Reprint the lines below as they are, minus the pictures.

MATERIAL PROVIDED →
----
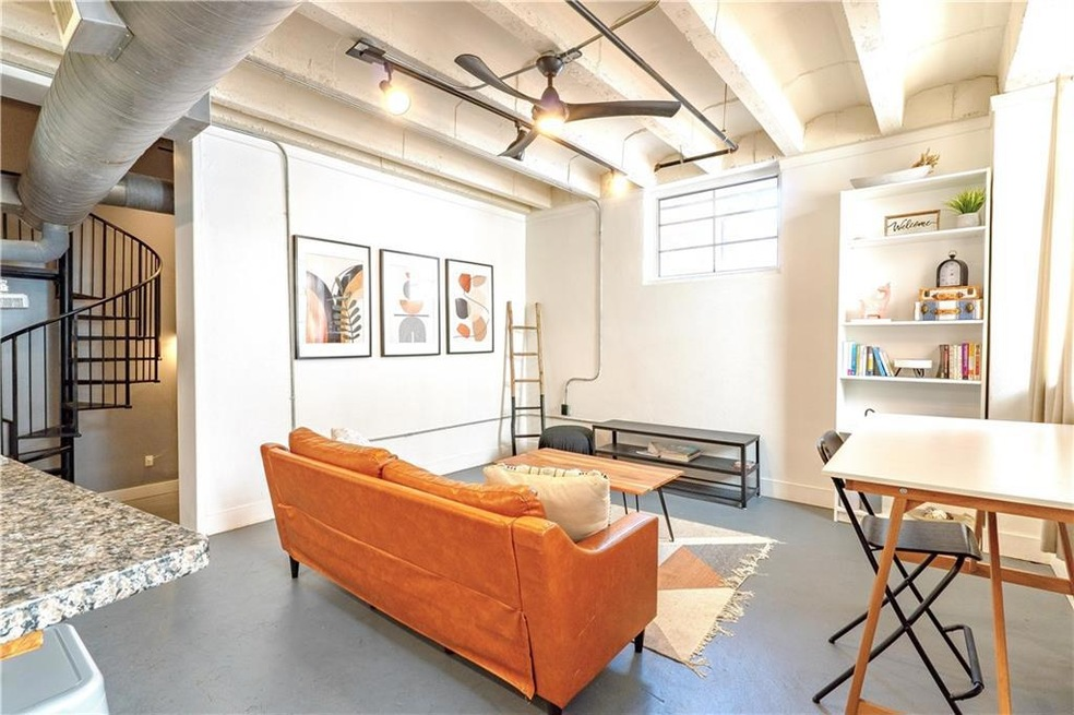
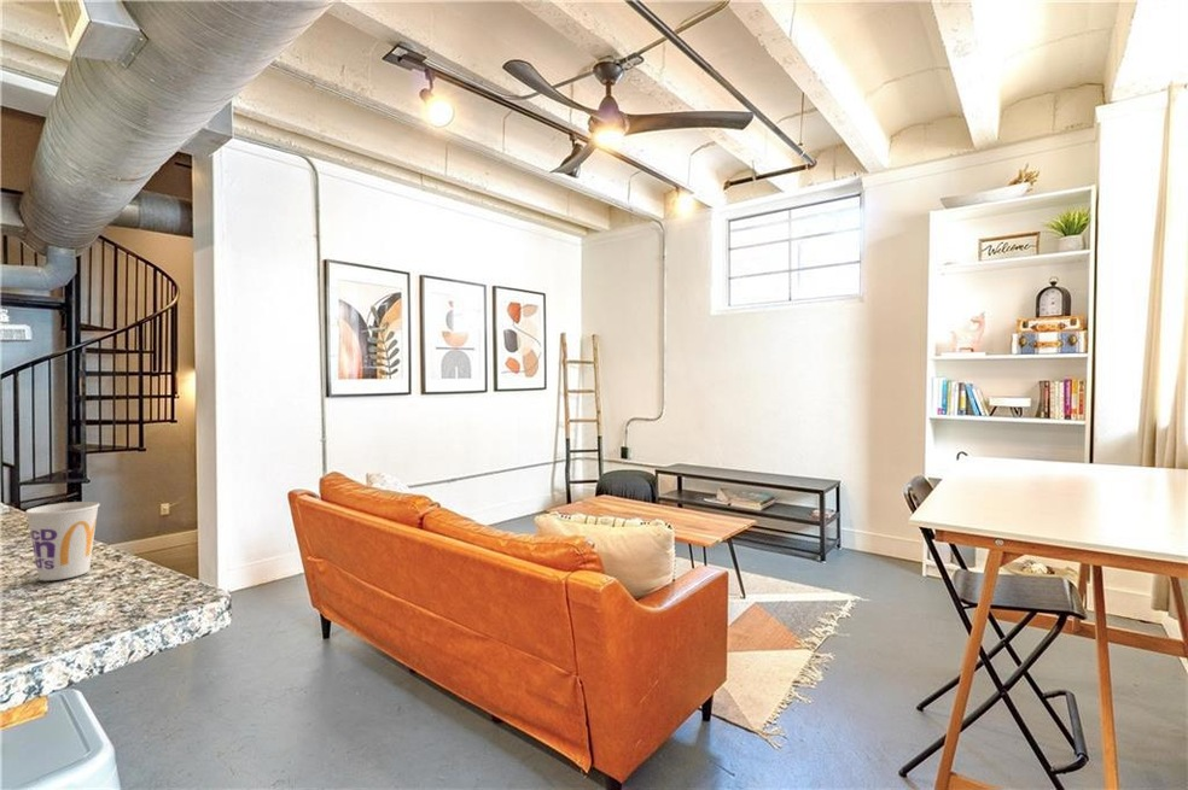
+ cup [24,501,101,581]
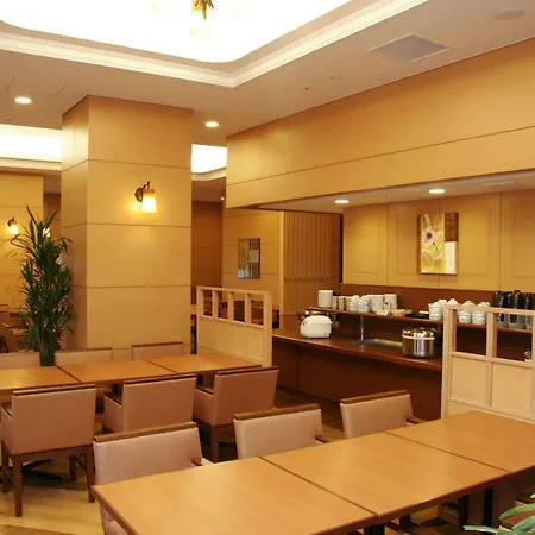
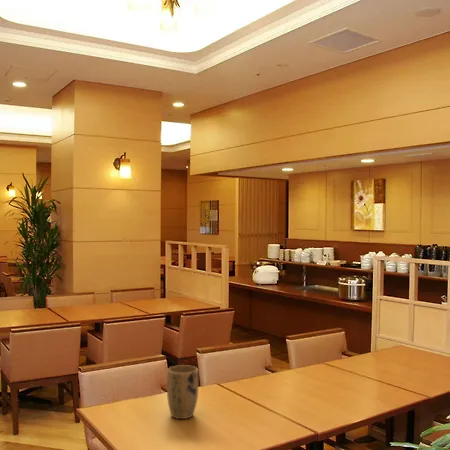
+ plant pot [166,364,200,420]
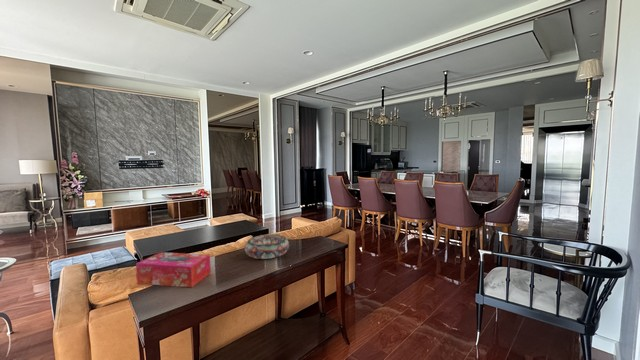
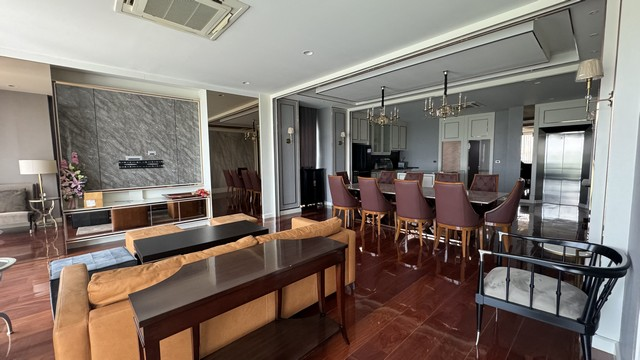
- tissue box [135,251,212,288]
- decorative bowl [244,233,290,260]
----
RESPONSE BOX →
+ cup [24,501,101,581]
+ plant pot [166,364,200,420]
- tissue box [135,251,212,288]
- decorative bowl [244,233,290,260]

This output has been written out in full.